What Massachusetts teaches us about emergency departments and reform
Derek DeLia and Joel Cantor of the Rutgers University Center for State Health Policy write on the possible impact of health reform on emergency department utilization.
A popular idea in the healthcare reform debate is that enrolling more Americans in health insurance coverage will decrease emergency department (ED) use and with that alleviate other health system ills like excessive costs and ED overcrowding. A recent paper by Sharon Long and Karen Stockley on Massachusetts’ recent healthcare reform adds to a growing list of studies that cast serious doubt on this idea. Despite the state’s remarkable progress in covering the uninsured, its ED utilization patterns look very unremarkable. Although no pre-reform data are provided, the paper is consistent with prior studies summarized in our July 2009 Synthesis Report suggesting that expanded coverage alone will not decrease ED use.
Designers of the Massachusetts reform effort understood from the beginning that covering the uninsured would be only the first step. Accordingly, the state is now moving into the second phase of its reform effort with a greater focus on healthcare delivery and reimbursement. Now is a good time for Massachusetts (and the nation) to assess the role of the ED in a reformed system and how to define its “appropriate” use.
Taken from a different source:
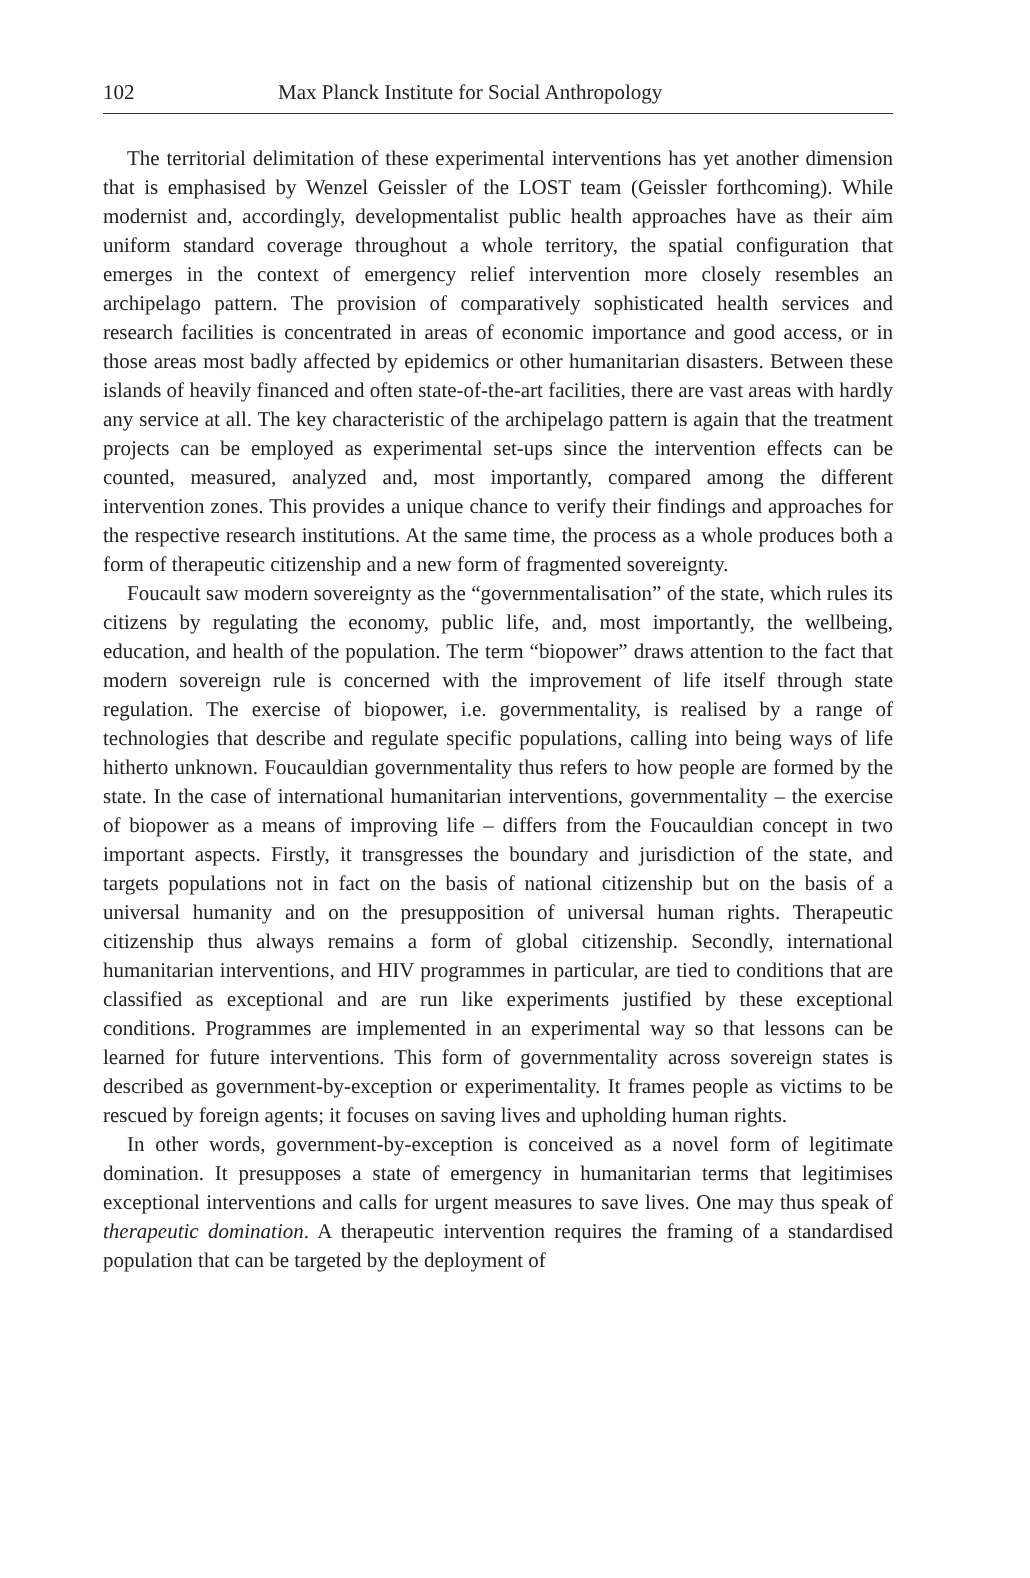102 Max Planck Institute for Social Anthropology
The territorial delimitation of these experimental interventions has yet another dimension that is emphasised by Wenzel Geissler of the LOST team (Geissler forthcoming). While modernist and, accordingly, developmentalist public health approaches have as their aim uniform standard coverage throughout a whole territory, the spatial configuration that emerges in the context of emergency relief intervention more closely resembles an archipelago pattern. The provision of comparatively sophisticated health services and research facilities is concentrated in areas of economic importance and good access, or in those areas most badly affected by epidemics or other humanitarian disasters. Between these islands of heavily financed and often state-of-the-art facilities, there are vast areas with hardly any service at all. The key characteristic of the archipelago pattern is again that the treatment projects can be employed as experimental set-ups since the intervention effects can be counted, measured, analyzed and, most importantly, compared among the different intervention zones. This provides a unique chance to verify their findings and approaches for the respective research institutions. At the same time, the process as a whole produces both a form of therapeutic citizenship and a new form of fragmented sovereignty.
Foucault saw modern sovereignty as the “governmentalisation” of the state, which rules its citizens by regulating the economy, public life, and, most importantly, the wellbeing, education, and health of the population. The term “biopower” draws attention to the fact that modern sovereign rule is concerned with the improvement of life itself through state regulation. The exercise of biopower, i.e. governmentality, is realised by a range of technologies that describe and regulate specific populations, calling into being ways of life hitherto unknown. Foucauldian governmentality thus refers to how people are formed by the state. In the case of international humanitarian interventions, governmentality – the exercise of biopower as a means of improving life – differs from the Foucauldian concept in two important aspects. Firstly, it transgresses the boundary and jurisdiction of the state, and targets populations not in fact on the basis of national citizenship but on the basis of a universal humanity and on the presupposition of universal human rights. Therapeutic citizenship thus always remains a form of global citizenship. Secondly, international humanitarian interventions, and HIV programmes in particular, are tied to conditions that are classified as exceptional and are run like experiments justified by these exceptional conditions. Programmes are implemented in an experimental way so that lessons can be learned for future interventions. This form of governmentality across sovereign states is described as government-by-exception or experimentality. It frames people as victims to be rescued by foreign agents; it focuses on saving lives and upholding human rights.
In other words, government-by-exception is conceived as a novel form of legitimate domination. It presupposes a state of emergency in humanitarian terms that legitimises exceptional interventions and calls for urgent measures to save lives. One may thus speak of therapeutic domination. A therapeutic intervention requires the framing of a standardised population that can be targeted by the deployment of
For decades, the ED has been the default provider of care for patients whose needs are not being met elsewhere. This is illustrated with the data presented by Long and Stockley. Although more than 90% of survey respondents have a usual source of care outside the ED, that care was often not available when the respondents were seeking it. This phenomenon (not unique to Massachusetts) is a reflection of the growing demand for unscheduled care in the U.S. and the inability of healthcare supply to keep pace.
In theory, some of this demand might be met by expanded primary care practice hours, “quick clinics”, or open access scheduling. In other cases, individuals with truly minor illnesses might be encouraged (through copayment structure or nurse-staffed phone services, for example) to exercise more patience and wait for a doctor’s appointment. But much of the demand for unscheduled care is derived from the rising number of individuals with acute flare-ups of chronic illnesses. These flare-ups often require rapid access to services such as advanced imaging, respiratory therapy, and acute pain management not commonly available in community-based practices.
Rather than viewing the ED as a place to be avoided, it would be better to view it as an integral part of the healthcare continuum to be used when needed. Practically speaking, this is already happening but mostly in an ad hoc and reactive manner. For example, in response to the demands placed upon them, many ED’s have begun to focus more systematically on the provision of primary care through fast track units and more intensive case management for repeat users with chronic illness. Moreover, as many health facilities become more specialized (e.g., cardiac surgery centers), ED’s continue to treat patients who do not fall neatly into a particular medical category.
Recent discussions of healthcare delivery reform have focused on how to operationalize concepts such as patient-centered medical homes and accountable care organizations. Yet little of that discussion has included a specific role for the ED in these new structures. This is an important omission, since limitations in the availability of community-based care and the growing demand for unscheduled care all but guarantee further increases in the use of the ED. As it enters the second phase of its healthcare reform efforts, Massachusetts is now in a prime position to lead the way on better defining and integrating the role of the ED in a reformed healthcare system.